* [Problem description]: Range to output from the entries below: the line containing "around a lot." through the line containing "so she can go". Set it down exactly, ends included, nothing else.

* [Provided records]:

------------------------

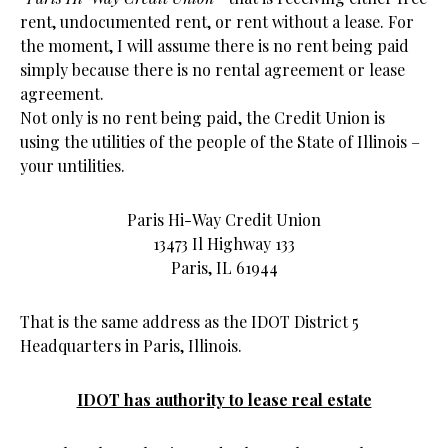
rent, undocumented rent, or rent without a lease. For
the moment, I will assume there is no rent being paid
simply because there is no rental agreement or lease
agreement.
Not only is no rent being paid, the Credit Union is
using the utilities of the people of the State of Illinois –
your untilities.
Paris Hi-Way Credit Union
13473 Il Highway 133
Paris, IL 61944
That is the same address as the IDOT District 5
Headquarters in Paris, Illinois.
IDOT has authority to lease real estate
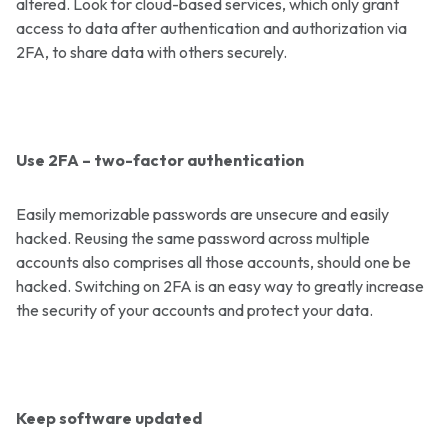
altered. Look for cloud-based services, which only grant
access to data after authentication and authorization via
2FA, to share data with others securely.
Use 2FA – two-factor authentication
Easily memorizable passwords are unsecure and easily
hacked. Reusing the same password across multiple
accounts also comprises all those accounts, should one be
hacked. Switching on 2FA is an easy way to greatly increase
the security of your accounts and protect your data.
Keep software updated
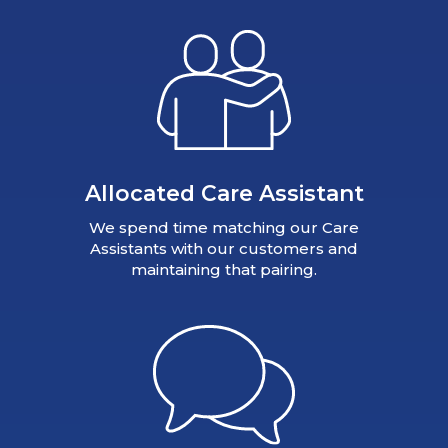
Allocated Care Assistant
We spend time matching our Care
Assistants with our customers and
maintaining that pairing.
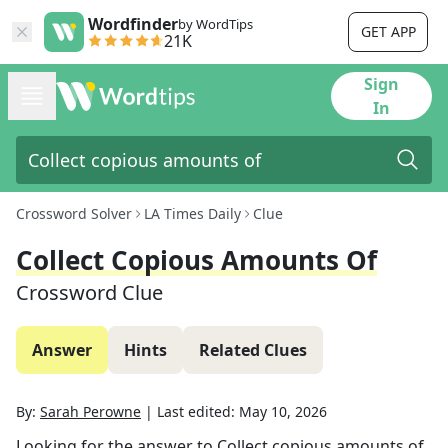
Wordfinder
by WordTips
GET APP
21K
Sign
In
Crossword Solver
LA Times Daily
Clue
Collect Copious Amounts Of
Crossword Clue
Answer
Hints
Related Clues
By:
Sarah Perowne
|
Last edited:
May 10, 2026
Looking for the answer to
Collect copious amounts of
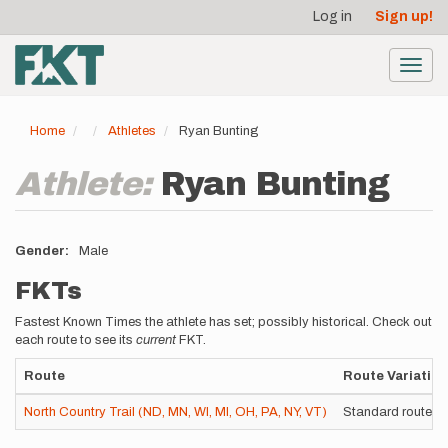
User
Skip
Log in
Sign up!
to
account
main
menu
content
Toggl
navig
Home
Athletes
Ryan Bunting
Athlete:
Ryan Bunting
Gender
Male
FKTs
Fastest Known Times the athlete has set; possibly historical. Check out
each route to see its
current
FKT.
Route
Route Variation
North Country Trail (ND, MN, WI, MI, OH, PA, NY, VT)
Standard route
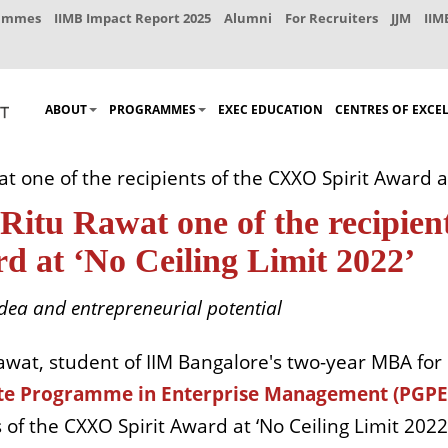
rammes
IIMB Impact Report 2025
Alumni
For Recruiters
JJM
IIM
ABOUT
PROGRAMMES
EXEC EDUCATION
CENTRES OF EXCE
 one of the recipients of the CXXO Spirit Award at
tu Rawat one of the recipien
d at ‘No Ceiling Limit 2022’
dea and entrepreneurial potential
awat, student of IIM Bangalore's two-year MBA for
te Programme in Enterprise Management (PGP
of the CXXO Spirit Award at ‘No Ceiling Limit 2022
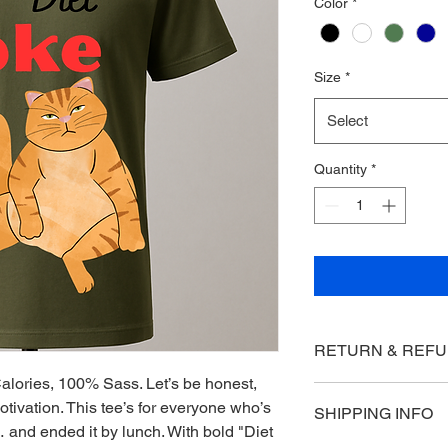
Color
*
Size
*
Select
Quantity
*
RETURN & REFU
alories, 100% Sass. Let’s be honest, 
1. Return Period
motivation. This tee’s for everyone who’s 
SHIPPING INFO
You may return eligib
and ended it by lunch. With bold "Diet 
receiving your order 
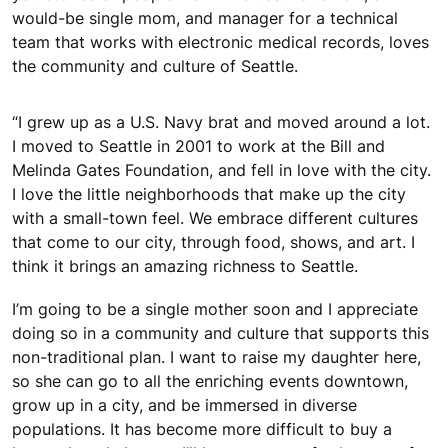
would-be single mom, and manager for a technical
team that works with electronic medical records, loves
the community and culture of Seattle.
“I grew up as a U.S. Navy brat and moved around a lot.
I moved to Seattle in 2001 to work at the Bill and
Melinda Gates Foundation, and fell in love with the city.
I love the little neighborhoods that make up the city
with a small-town feel. We embrace different cultures
that come to our city, through food, shows, and art. I
think it brings an amazing richness to Seattle.
I’m going to be a single mother soon and I appreciate
doing so in a community and culture that supports this
non-traditional plan. I want to raise my daughter here,
so she can go to all the enriching events downtown,
grow up in a city, and be immersed in diverse
populations. It has become more difficult to buy a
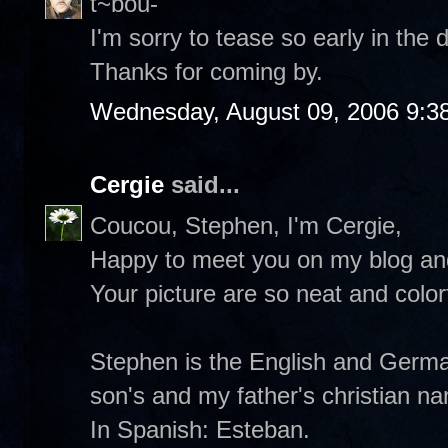
t~bou-
I'm sorry to tease so early in the d
Thanks for coming by.
Wednesday, August 09, 2006 9:3
Cergie
said...
Coucou, Stephen, I'm Cergie,
Happy to meet you on my blog and
Your picture are so neat and colorf
Stephen is the English and German
son's and my father's christian n
In Spanish: Esteban.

------------------------

* [Task output]:
“I grew up as a U.S. Navy brat and moved around a lot.
I moved to Seattle in 2001 to work at the Bill and
Melinda Gates Foundation, and fell in love with the city.
I love the little neighborhoods that make up the city
with a small-town feel. We embrace different cultures
that come to our city, through food, shows, and art. I
think it brings an amazing richness to Seattle.
I’m going to be a single mother soon and I appreciate
doing so in a community and culture that supports this
non-traditional plan. I want to raise my daughter here,
so she can go to all the enriching events downtown,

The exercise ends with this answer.